Faces da História
, Assis/SP, v.6, nº2, p.157-180, jul./dez., 2019
Outra constância no discurso dos entrevistados são as tradições do café nos
momentos do casamento e velórios. Sobre este último, cita-se como sendo um café
diferente, um café “amargo”. Talal fala sobre esse café, que possui uma forma diferente
de preparo daquilo que considera o café cotidiano:
Talal – Lá tem café especial, […] o café de luto. Esse café, pra fazer, precisa de
mais ou menos 4 ou 5 horas. Não como o dia-a-dia, não. Esse café executado
com muito de água, ah... e deixa no fogão mais ou menos 3-4 horas. Cada vez é
só colocar água, você sabe, vai...
Bruno – ...ferver.
Talal – Ferver, fica vapor. Então, você precisa colocar água a cada 30 minutos,
depende!
Bruno – Sim.
Talal – É. Depois, 3-4 horas fica bem, bem, magro [amargo] e... forte! Amargo e
forte. (Talal Al-Tinawi, entrevista, 31 mai. 2017).

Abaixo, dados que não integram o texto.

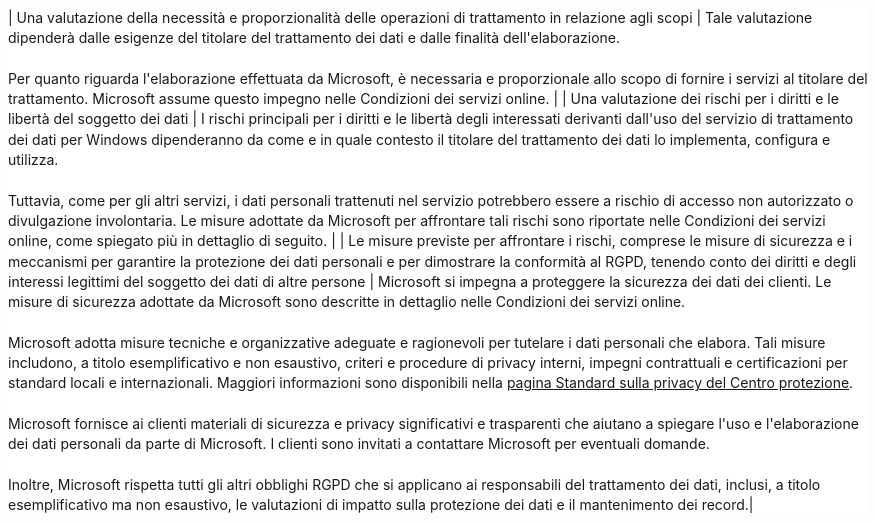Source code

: | Una valutazione della necessità e proporzionalità delle operazioni di trattamento in relazione agli scopi | Tale valutazione dipenderà dalle esigenze del titolare del trattamento dei dati e dalle finalità dell'elaborazione. <br><br> Per quanto riguarda l'elaborazione effettuata da Microsoft, è necessaria e proporzionale allo scopo di fornire i servizi al titolare del trattamento. Microsoft assume questo impegno nelle Condizioni dei servizi online. |
| Una valutazione dei rischi per i diritti e le libertà del soggetto dei dati | I rischi principali per i diritti e le libertà degli interessati derivanti dall'uso del servizio di trattamento dei dati per Windows dipenderanno da come e in quale contesto il titolare del trattamento dei dati lo implementa, configura e utilizza. <br><br> Tuttavia, come per gli altri servizi, i dati personali trattenuti nel servizio potrebbero essere a rischio di accesso non autorizzato o divulgazione involontaria. Le misure adottate da Microsoft per affrontare tali rischi sono riportate nelle Condizioni dei servizi online, come spiegato più in dettaglio di seguito. |
| Le misure previste per affrontare i rischi, comprese le misure di sicurezza e i meccanismi per garantire la protezione dei dati personali e per dimostrare la conformità al RGPD, tenendo conto dei diritti e degli interessi legittimi del soggetto dei dati di altre persone | Microsoft si impegna a proteggere la sicurezza dei dati dei clienti. Le misure di sicurezza adottate da Microsoft sono descritte in dettaglio nelle Condizioni dei servizi online. <br><br> Microsoft adotta misure tecniche e organizzative adeguate e ragionevoli per tutelare i dati personali che elabora. Tali misure includono, a titolo esemplificativo e non esaustivo, criteri e procedure di privacy interni, impegni contrattuali e certificazioni per standard locali e internazionali. Maggiori informazioni sono disponibili nella [pagina Standard sulla privacy del Centro protezione](https://www.microsoft.com/trustcenter/privacy/we-set-and-adhere-to-stringent-standards). <br><br> Microsoft fornisce ai clienti materiali di sicurezza e privacy significativi e trasparenti che aiutano a spiegare l'uso e l'elaborazione dei dati personali da parte di Microsoft. I clienti sono invitati a contattare Microsoft per eventuali domande. <br><br> Inoltre, Microsoft rispetta tutti gli altri obblighi RGPD che si applicano ai responsabili del trattamento dei dati, inclusi, a titolo esemplificativo ma non esaustivo, le valutazioni di impatto sulla protezione dei dati e il mantenimento dei record.|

Dentro da cultura islâmica,
23
o luto possui um papel comunitário nos rituais de
morte, sendo a participação de um funeral um “dever social”, uma oportunidade para
“refletir sobre a vontade de Deus e sobre a vulnerabilidade e transitoriedade da vida”
(RACY, 1986, p. 28, tradução nossa).
24
Talvez por isso, Salah, que é diretor da Mesquita
de Santos e da Baixada Santista, tenha trazido em sua narrativa:
Salah – ...ainda. Exemplo, no Líbano, exemplo, é... quando morre uma pessoa, as
pessoas preparam esse café bem forte, amargo, e fica servindo de direita pra
esquerda, com pouquinho – uma quantidade bem pequena – a pessoa pega e
pede benção ou pede perdão pro morto. Hoje em dia, a gente pega uma matéria,
porque não tem como receber... exemplo, na minha cidade é uma localidade que
falei o nome dela – Kamed al Laouz – 10 mil habitantes mas, praticamente, todo
mundo vai dar os pêsames pro família do morto, ou do falecido. Onde você
recebe essa gente? Então você pega um terreno, põe uma cobertura, uma tenda
de lona, pega emprestado 400, 500 cadeiras coloca lá e o pessoal [inaudível];
então tem uma pessoa que pega o, faz o café, esse aí é sinal de tristeza pra
começar a servir. Antigamente, a pessoa pegava o rakwe, quando morria
alguém, e virava de cabeça pra baixo e deixava algum tempo em sinal de luto,
igual quando a gente coloca um sinal de luto quando morre alguém. Então lá, na
minha cidade, o pessoal oferece o café com essas quantidades pequenas, é...
sem chacoalhar; porque se você chacoalha, mostra aquele barulho que eu falei
no início, quando tá sinal de alegria, de visita, normal, mas não pra... na, no
recebimento do... das pessoas, quando morre alguém, não pode balançar, não
pode fazer barulho nenhum, só servir pequenas quantidades para as pessoas, as
pessoas – do jeito que eu falei – pega e toma de uma vez só, e pede clemência,
perdão, do morto. Até agora tem esses costumes. (Salah Muhammad Ali,
entrevista, 30 jul. 2017).
23
É importante destacar que nem todo árabe professa a fé islâmica. Em especial a comunidade síria em sua
primeira época de deslocamentos para o Brasil, muitos cristãos ortodoxos e maronitas vieram e aqui se
fixaram. Entretanto, os quatro principais entrevistados nesta pesquisa são muçulmanos, portanto não
consideraremos neste artigo a influência de outras religiões na cultura do café árabe.
24
[No original] “Funeral attendance is considered a public duty. The funeral enables those in attendance to
reflect upon God’s will, and upon the vulnerability and transience of life.” (RACY, 1986, p. 28).